Of course, you're right that often hash join is much better than SSC, but from my experience:
1) The number of transactions is much more than number of merchants;
2) Usually just 5% of merchants generates 95% of transactions
PS. btw, your example is not quite relevant to the question:
1) your query is a best subject for groupby placement;
2) on versions> 12.1 your subquery from second query could be unnested and group-by placement can move it into group-by just by second table,
so CBO can rewrite your query as the first one and both of them will have the same plan.
Check it:
SQL> explain plan for
2 select t1.object_id, ( select max(t2.object_id)
3 from t2
4 where t2.object_id = t1.object_id ) max_id
5 from t1
6 ;
Explained.
SQL> @xplan
P_FORMAT
----------------
typical
PLAN_TABLE_OUTPUT
------------------------------------------------------------------------------------------
Plan hash value: 3931102600
------------------------------------------------------------------------------------------
| Id | Operation | Name | Rows | Bytes |TempSpc| Cost (%CPU)| Time |
------------------------------------------------------------------------------------------
| 0 | SELECT STATEMENT | | 75299 | 2279K| | 745 (1)| 00:00:01 |
|* 1 | HASH JOIN OUTER | | 75299 | 2279K| 1256K| 745 (1)| 00:00:01 |
| 2 | INDEX FAST FULL SCAN| T1_PK | 75299 | 367K| | 44 (0)| 00:00:01 |
| 3 | VIEW | VW_SSQ_1 | 76296 | 1937K| | 502 (1)| 00:00:01 |
| 4 | HASH GROUP BY | | 76296 | 372K| 2672K| 502 (1)| 00:00:01 |
| 5 | INDEX FULL SCAN | T2_IDX | 225K| 1103K| | 502 (1)| 00:00:01 |
------------------------------------------------------------------------------------------
Predicate Information (identified by operation id):
---------------------------------------------------
1 - access("ITEM_1"(+)="T1"."OBJECT_ID")
As you see, group-by was done just on T2 table and after that it was outer-joined to T1.
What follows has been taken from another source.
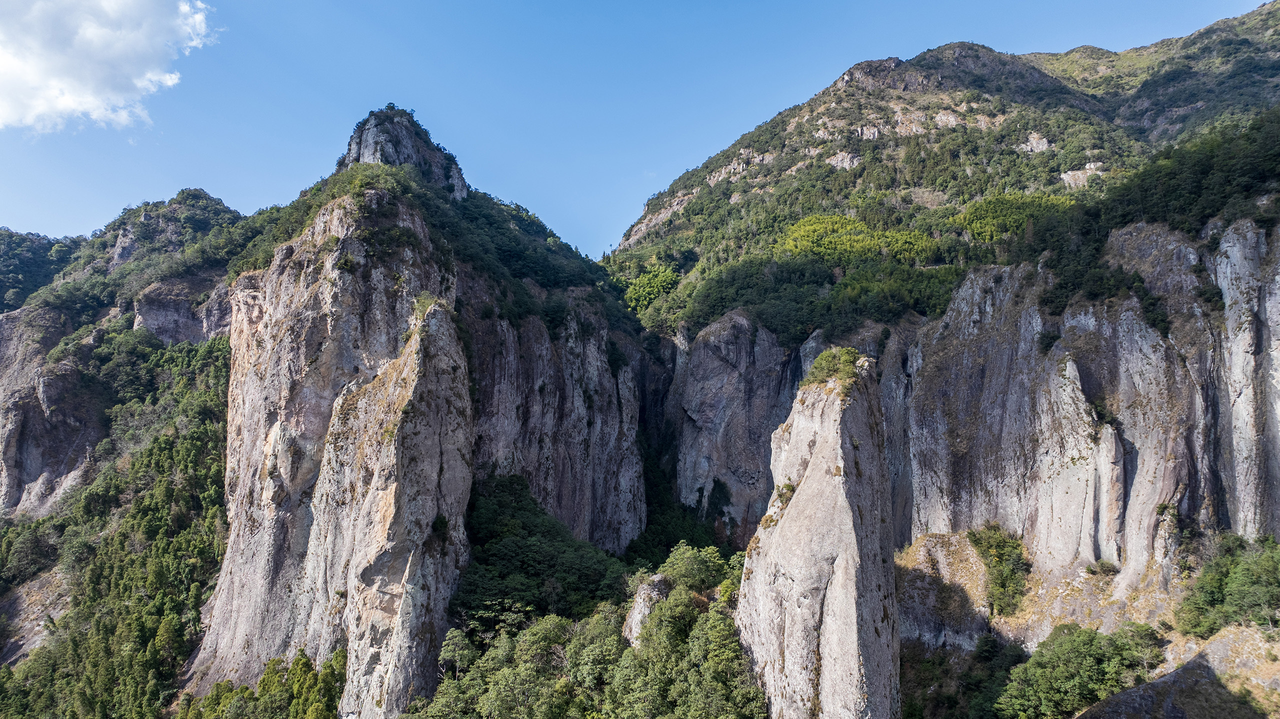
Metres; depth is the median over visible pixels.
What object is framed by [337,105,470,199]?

You can also check trace 10053 to see how it looks after transformations:
set echo on;
alter session set MAX_DUMP_FILE_SIZE = unlimited;
alter session set tracefile_identifier='grby';
alter session set events '10053 trace name context forever, level 1';
select t1.object_id, ( select max(t2.object_id) from t2 where t2.object_id = t1.object_id ) max_id from t1;
set echo off;
disc;
--after that from the trace:
Final query after transformations:******* UNPARSED QUERY IS *******
SELECT "T1"."OBJECT_ID" "OBJECT_ID","VW_SSQ_1"."MAX(T2.OBJECT_ID)" "MAX_ID"
FROM (SELECT MAX("T2"."OBJECT_ID") "MAX(T2.OBJECT_ID)","T2"."OBJECT_ID" "ITEM_1"
FROM "XTENDER"."T2" "T2" GROUP BY "T2"."OBJECT_ID") "VW_SSQ_1","XTENDER"."T1" "T1"
WHERE "VW_SSQ_1"."ITEM_1"(+)="T1"."OBJECT_ID"
The same transformed query you would get with first your query.